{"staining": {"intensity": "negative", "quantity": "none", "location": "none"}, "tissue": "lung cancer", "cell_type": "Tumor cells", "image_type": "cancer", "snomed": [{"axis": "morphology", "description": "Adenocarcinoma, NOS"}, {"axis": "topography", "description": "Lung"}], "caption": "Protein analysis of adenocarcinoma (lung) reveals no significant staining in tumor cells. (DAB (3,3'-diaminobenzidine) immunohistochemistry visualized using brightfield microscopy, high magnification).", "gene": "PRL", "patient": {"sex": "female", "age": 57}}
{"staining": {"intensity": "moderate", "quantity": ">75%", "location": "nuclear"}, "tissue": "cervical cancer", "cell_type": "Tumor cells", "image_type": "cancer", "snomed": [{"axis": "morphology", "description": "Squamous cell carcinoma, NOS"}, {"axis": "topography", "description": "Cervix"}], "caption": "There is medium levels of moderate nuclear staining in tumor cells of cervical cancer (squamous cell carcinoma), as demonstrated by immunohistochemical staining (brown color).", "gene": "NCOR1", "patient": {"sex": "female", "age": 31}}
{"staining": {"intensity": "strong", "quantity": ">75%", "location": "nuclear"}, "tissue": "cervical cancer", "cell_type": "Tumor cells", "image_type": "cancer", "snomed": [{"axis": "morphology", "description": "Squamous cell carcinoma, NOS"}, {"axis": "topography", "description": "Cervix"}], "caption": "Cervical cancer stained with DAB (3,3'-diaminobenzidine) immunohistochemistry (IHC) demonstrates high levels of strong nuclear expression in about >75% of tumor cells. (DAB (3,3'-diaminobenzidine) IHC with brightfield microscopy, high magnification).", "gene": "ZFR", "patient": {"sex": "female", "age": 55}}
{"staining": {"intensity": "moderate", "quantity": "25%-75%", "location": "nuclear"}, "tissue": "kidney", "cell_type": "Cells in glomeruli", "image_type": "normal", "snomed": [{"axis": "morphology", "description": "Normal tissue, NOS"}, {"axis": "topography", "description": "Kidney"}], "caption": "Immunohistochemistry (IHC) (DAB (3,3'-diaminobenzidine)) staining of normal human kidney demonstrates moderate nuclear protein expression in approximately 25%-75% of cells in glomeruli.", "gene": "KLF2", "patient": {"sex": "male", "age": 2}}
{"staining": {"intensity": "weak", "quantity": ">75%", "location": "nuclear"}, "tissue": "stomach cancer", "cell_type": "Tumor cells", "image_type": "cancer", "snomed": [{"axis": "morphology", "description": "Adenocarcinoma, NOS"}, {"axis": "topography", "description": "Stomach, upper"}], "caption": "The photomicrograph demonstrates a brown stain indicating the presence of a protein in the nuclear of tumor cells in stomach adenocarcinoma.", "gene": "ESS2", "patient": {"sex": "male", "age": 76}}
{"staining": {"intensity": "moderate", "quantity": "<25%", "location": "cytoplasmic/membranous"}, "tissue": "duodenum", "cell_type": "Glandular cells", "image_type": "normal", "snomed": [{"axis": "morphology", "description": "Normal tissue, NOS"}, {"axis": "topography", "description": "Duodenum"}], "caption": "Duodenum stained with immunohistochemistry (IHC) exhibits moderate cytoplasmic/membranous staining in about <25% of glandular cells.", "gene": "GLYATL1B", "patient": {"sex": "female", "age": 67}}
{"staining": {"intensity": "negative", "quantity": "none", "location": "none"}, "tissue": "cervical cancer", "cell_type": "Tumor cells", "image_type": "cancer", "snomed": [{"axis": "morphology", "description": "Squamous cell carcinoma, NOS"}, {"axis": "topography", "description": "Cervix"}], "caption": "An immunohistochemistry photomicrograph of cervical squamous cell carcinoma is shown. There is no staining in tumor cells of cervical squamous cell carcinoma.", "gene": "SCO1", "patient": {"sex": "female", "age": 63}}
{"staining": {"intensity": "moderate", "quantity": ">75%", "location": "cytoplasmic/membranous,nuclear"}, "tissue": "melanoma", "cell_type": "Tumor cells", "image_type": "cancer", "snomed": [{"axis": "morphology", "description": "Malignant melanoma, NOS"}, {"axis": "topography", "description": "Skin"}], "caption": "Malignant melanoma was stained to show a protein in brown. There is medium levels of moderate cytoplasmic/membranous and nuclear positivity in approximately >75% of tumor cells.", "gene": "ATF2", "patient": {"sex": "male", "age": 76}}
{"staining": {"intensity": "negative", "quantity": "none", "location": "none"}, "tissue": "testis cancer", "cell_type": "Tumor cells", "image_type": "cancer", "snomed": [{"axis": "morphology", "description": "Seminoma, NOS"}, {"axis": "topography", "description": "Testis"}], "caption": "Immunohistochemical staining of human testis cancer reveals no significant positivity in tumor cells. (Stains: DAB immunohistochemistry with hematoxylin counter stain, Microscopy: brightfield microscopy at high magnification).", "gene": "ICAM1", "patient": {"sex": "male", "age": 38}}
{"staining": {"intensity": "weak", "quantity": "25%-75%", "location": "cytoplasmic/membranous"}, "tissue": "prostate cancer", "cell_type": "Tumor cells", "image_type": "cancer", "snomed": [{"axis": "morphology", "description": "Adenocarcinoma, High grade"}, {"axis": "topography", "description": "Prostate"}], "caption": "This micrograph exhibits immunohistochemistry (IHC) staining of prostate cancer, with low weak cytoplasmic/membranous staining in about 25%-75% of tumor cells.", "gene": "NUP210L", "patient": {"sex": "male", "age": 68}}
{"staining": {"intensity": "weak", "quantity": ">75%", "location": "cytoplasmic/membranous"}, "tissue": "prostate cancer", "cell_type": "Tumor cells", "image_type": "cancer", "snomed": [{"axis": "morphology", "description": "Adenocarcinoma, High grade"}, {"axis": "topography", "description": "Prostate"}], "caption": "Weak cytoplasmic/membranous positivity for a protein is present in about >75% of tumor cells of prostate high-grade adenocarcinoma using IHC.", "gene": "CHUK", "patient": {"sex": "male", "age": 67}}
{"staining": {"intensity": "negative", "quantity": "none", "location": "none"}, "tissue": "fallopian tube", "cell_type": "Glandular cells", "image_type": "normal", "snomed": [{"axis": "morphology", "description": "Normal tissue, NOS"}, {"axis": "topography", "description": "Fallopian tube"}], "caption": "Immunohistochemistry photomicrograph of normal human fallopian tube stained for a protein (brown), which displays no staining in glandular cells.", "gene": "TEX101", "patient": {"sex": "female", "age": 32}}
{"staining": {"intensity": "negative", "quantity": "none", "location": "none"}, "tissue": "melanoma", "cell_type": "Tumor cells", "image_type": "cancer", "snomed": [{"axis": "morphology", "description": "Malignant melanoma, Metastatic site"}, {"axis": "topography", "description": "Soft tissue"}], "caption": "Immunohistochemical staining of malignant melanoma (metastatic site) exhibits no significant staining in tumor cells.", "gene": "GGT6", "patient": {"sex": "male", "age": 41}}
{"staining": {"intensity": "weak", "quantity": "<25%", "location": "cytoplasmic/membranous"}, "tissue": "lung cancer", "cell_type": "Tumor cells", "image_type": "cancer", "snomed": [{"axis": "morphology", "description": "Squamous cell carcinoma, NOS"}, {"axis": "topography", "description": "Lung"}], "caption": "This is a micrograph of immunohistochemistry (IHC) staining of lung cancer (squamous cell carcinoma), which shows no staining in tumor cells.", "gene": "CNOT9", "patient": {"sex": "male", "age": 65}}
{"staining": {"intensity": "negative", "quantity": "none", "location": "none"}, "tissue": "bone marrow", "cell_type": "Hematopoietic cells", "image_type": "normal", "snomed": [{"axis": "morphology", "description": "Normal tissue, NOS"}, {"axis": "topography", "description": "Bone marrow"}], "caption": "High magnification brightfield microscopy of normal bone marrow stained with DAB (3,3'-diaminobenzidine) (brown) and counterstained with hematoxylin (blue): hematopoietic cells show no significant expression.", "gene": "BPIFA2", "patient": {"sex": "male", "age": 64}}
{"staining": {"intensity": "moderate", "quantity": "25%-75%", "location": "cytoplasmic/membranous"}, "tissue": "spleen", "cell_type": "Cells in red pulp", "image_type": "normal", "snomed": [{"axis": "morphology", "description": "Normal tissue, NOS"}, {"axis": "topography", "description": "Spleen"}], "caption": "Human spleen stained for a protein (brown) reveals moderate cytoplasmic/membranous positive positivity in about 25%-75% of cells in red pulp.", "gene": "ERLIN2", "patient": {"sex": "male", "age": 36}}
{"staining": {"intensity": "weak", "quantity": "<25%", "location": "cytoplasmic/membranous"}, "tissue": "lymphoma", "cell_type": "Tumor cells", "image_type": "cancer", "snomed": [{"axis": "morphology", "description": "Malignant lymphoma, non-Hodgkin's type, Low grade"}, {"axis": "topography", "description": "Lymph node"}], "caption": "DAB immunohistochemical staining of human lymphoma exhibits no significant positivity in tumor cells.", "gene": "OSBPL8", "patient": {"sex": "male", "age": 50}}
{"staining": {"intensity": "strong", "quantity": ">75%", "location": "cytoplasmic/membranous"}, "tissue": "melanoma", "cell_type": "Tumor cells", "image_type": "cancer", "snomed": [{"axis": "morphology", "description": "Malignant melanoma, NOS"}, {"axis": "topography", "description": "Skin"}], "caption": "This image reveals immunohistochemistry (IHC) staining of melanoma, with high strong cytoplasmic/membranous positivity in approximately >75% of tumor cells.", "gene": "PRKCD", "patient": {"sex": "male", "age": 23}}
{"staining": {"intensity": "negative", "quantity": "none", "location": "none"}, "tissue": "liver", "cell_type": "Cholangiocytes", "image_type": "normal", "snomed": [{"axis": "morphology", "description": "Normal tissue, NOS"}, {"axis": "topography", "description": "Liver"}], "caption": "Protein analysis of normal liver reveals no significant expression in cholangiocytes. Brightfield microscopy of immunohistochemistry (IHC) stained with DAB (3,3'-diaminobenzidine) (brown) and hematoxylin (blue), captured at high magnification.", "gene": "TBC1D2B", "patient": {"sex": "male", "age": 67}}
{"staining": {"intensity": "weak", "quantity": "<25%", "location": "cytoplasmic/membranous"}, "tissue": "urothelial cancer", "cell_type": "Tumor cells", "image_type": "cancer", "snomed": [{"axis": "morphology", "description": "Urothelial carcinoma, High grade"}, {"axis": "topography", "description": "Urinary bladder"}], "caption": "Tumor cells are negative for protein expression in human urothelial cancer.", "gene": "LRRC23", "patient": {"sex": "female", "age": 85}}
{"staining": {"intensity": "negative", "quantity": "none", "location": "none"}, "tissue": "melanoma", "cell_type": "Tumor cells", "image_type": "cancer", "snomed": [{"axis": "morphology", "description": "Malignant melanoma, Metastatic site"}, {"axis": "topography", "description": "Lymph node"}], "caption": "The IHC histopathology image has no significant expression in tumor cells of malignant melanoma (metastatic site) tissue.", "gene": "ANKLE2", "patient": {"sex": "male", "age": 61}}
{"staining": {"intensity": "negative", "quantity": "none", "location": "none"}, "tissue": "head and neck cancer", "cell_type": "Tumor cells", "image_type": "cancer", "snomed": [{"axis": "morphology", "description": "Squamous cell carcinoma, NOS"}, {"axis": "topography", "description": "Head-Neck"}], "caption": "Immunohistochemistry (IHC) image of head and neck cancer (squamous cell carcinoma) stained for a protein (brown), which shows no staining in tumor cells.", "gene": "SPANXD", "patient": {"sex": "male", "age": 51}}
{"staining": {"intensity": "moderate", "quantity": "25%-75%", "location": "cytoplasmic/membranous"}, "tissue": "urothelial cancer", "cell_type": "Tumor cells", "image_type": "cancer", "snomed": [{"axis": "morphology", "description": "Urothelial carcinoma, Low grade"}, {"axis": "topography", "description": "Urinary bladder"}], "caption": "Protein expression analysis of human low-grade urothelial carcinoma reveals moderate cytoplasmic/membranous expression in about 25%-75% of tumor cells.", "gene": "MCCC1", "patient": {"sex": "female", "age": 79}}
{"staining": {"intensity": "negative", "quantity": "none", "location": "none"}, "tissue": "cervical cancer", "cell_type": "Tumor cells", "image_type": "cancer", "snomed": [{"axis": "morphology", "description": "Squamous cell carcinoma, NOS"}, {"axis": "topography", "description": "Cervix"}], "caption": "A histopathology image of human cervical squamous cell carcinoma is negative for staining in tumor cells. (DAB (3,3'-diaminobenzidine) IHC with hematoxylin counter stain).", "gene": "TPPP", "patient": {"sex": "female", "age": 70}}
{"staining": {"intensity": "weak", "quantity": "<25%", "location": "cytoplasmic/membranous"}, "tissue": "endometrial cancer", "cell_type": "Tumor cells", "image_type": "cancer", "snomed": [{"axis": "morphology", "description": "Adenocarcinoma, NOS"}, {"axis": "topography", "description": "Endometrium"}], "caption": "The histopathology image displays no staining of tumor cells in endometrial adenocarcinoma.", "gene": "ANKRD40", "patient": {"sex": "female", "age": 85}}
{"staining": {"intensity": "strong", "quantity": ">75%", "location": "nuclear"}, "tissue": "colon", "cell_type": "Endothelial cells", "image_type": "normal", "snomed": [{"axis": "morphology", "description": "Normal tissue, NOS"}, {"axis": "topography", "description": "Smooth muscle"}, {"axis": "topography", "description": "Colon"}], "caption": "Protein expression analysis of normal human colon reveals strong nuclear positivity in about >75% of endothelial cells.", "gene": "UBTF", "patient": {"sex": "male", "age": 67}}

::::::

→ Work instruction:
Extract the lines above from the one containing "histopathology image displays" to the last line, both included, exactly as written.

→ Final answer:
{"staining": {"intensity": "weak", "quantity": "<25%", "location": "cytoplasmic/membranous"}, "tissue": "endometrial cancer", "cell_type": "Tumor cells", "image_type": "cancer", "snomed": [{"axis": "morphology", "description": "Adenocarcinoma, NOS"}, {"axis": "topography", "description": "Endometrium"}], "caption": "The histopathology image displays no staining of tumor cells in endometrial adenocarcinoma.", "gene": "ANKRD40", "patient": {"sex": "female", "age": 85}}
{"staining": {"intensity": "strong", "quantity": ">75%", "location": "nuclear"}, "tissue": "colon", "cell_type": "Endothelial cells", "image_type": "normal", "snomed": [{"axis": "morphology", "description": "Normal tissue, NOS"}, {"axis": "topography", "description": "Smooth muscle"}, {"axis": "topography", "description": "Colon"}], "caption": "Protein expression analysis of normal human colon reveals strong nuclear positivity in about >75% of endothelial cells.", "gene": "UBTF", "patient": {"sex": "male", "age": 67}}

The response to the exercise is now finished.